Let $(a_n)$ be a bounded sequence such that $\inf_{\ell} a_{\ell}<a_n< \sup_{\ell} a_{\ell}$ for each $n=1,2, \dots$
I want to show that there are subsequences $(a_{k_n})$ increasing and $(a_{m_n})$ decreasing such that $a_{k_n} \to \sup_{\ell} a_{\ell}$ and $a_{m_n} \to \inf_{\ell} a_{\ell}$.

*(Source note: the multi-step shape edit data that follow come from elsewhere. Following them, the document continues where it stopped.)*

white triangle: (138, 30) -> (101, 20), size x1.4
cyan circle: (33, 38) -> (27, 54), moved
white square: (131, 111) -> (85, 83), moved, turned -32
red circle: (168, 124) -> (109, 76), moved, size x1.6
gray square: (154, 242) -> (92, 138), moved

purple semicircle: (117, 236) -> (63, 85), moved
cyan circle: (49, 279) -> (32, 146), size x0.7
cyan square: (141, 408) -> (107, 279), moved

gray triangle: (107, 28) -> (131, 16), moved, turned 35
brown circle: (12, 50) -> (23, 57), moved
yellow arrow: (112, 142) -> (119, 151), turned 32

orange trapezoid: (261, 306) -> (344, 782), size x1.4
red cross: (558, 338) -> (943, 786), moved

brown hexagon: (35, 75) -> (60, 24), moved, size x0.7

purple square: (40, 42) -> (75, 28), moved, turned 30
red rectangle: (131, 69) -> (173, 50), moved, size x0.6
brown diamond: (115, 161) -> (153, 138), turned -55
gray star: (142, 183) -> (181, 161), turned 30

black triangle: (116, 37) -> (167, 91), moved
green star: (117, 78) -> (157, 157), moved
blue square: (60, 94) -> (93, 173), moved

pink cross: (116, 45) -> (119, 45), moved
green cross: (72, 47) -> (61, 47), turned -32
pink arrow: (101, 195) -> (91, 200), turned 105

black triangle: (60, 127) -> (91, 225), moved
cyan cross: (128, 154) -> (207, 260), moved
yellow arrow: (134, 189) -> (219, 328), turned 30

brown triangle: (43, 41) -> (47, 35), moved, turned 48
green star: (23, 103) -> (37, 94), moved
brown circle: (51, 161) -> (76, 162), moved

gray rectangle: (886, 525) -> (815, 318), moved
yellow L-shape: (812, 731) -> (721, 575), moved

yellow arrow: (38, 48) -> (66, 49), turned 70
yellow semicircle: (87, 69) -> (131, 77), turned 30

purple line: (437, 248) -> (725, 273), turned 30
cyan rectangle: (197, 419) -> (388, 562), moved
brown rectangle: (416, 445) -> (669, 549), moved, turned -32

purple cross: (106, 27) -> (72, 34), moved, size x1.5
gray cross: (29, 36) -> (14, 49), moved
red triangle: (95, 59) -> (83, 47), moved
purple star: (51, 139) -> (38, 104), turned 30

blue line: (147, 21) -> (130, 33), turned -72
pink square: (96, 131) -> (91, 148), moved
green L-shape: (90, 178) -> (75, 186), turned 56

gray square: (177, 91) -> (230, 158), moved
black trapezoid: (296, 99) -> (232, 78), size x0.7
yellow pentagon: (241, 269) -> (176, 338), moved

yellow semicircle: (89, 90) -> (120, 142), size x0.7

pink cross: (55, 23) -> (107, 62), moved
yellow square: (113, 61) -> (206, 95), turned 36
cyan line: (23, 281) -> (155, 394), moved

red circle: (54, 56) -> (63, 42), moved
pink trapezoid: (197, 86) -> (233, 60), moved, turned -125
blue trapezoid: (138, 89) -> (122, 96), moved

Could you give me a hint how we could find the desired subsequences?
Hint
Suppose the infimum is $0$ and the supremum is $1$. Choose $a_{k_1}=a_1$ as the fist member of the decreasing sequence. Then since $a_1>0$ by hypothesis, there is an element $a_{k_2}$ with $k_2>k_1$ and $0<a_{k_2}<a_{k_1}/2$ and a $k_3>k_2$ and $0<a_{k_3}<a_{k_2}/2$ and so on. (Make sure you see why we can choose $k_{m+1}>k_m.$)
EDIT
In response to the OP's comment. First of all, since $0 = \inf{a_n}$ there are $a_k$ arbitrarily close to $0$ so we can certainly find $k_2$ such that $0<a_{k_2}<a_{k_1}/2$. The only question is whether we can find such a $k_2>k_1$. Suppose not. Then $K=\{k|a_k<a_{k_1}\}$ is finite, and then $\inf{a_k}=\min_{k\in K}a_k>0,$ contradiction.